I spent a little time at the playa north of Panhandle this week. It had been dry until the end of July but we had some nice rains and the farmers around it are watering the hell out of their corn and milo and now it has more water than I’ve seen in it for years. The birds are starting to gather, but still not in the huge flocks I expect to see later in the fall. Lots of American Avocets and White-faced Ibis and these two guys- a couple of juvenile Wilson’s Phalaropes, I think. Phalaropes are unusual because the females are actually the larger and more colorful and after laying the eggs head for South America to winter. The males, especially youngsters and non-breeding adults, are quite drab. Males incubate the eggs.
This is, I believe, an immature Swainson’s, but I wouldn’t put money on it, either. Identifying birds this time of year is a challenge for me, what with my inexperience,the birds are molting, and the differences between immature birds and adults (and with hawks there can be 3 or 4 or more variations in coloration.) Who am I kidding-identifying bird is a challenge for me all year long.
This one is pretty easy, though. It’s a Belted Kingfisher male and I was a little surprised to see him at the playa as there are no fish in it. I suspect he was travelling through.
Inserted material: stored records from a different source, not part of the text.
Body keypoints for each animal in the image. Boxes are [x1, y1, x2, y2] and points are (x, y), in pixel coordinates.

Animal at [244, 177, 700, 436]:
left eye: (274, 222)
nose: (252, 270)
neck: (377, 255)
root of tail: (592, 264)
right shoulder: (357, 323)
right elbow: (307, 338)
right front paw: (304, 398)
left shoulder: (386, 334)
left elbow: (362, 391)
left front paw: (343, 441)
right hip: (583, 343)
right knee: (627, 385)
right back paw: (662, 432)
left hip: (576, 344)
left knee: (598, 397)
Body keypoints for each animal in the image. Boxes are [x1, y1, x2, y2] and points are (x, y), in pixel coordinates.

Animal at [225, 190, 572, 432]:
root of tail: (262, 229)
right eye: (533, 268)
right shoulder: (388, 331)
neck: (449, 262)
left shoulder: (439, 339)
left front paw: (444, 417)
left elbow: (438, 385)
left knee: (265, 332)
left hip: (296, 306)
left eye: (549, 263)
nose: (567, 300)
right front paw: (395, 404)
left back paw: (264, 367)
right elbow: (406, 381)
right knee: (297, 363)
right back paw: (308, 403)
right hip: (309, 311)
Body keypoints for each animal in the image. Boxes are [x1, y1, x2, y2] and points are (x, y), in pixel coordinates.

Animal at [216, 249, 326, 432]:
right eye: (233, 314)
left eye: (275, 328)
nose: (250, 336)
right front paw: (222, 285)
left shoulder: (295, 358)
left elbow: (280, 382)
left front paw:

They will also eat amphibians, crustaceans, insects and small mammals and reptiles.
I made the hour long drive north to Palo Duro Reservoir last week also. That lake has benefited from the rains in late July and early August also, to the point that it is actually harder to get to the lake shore in a lot of places as it has flooded some of the roads. I did pick up a few good photos there though.
This is a female Yellow Warbler (once again, not really positive.) It was very small and quick and I felt luck to get this not-that-great shot. There were about half a dozen of them flitting through the trees around a small pond below the dam.
Here’s a young Mississippi Kite. I’ve seen groups of 10-15 kites circling around the hill that the hospital I work at sits on for the last week or so. I expect them to head south soon also. Like Swainson’s Hawks, kites travel to South America for the winter.
And finally, my favorite shots of the week. This is an immature Red-headed Woodpecker. He was with 2 other youngsters and a couple of adults foraging in the trees below the dam. He seems quite proud of that acorn he’s found.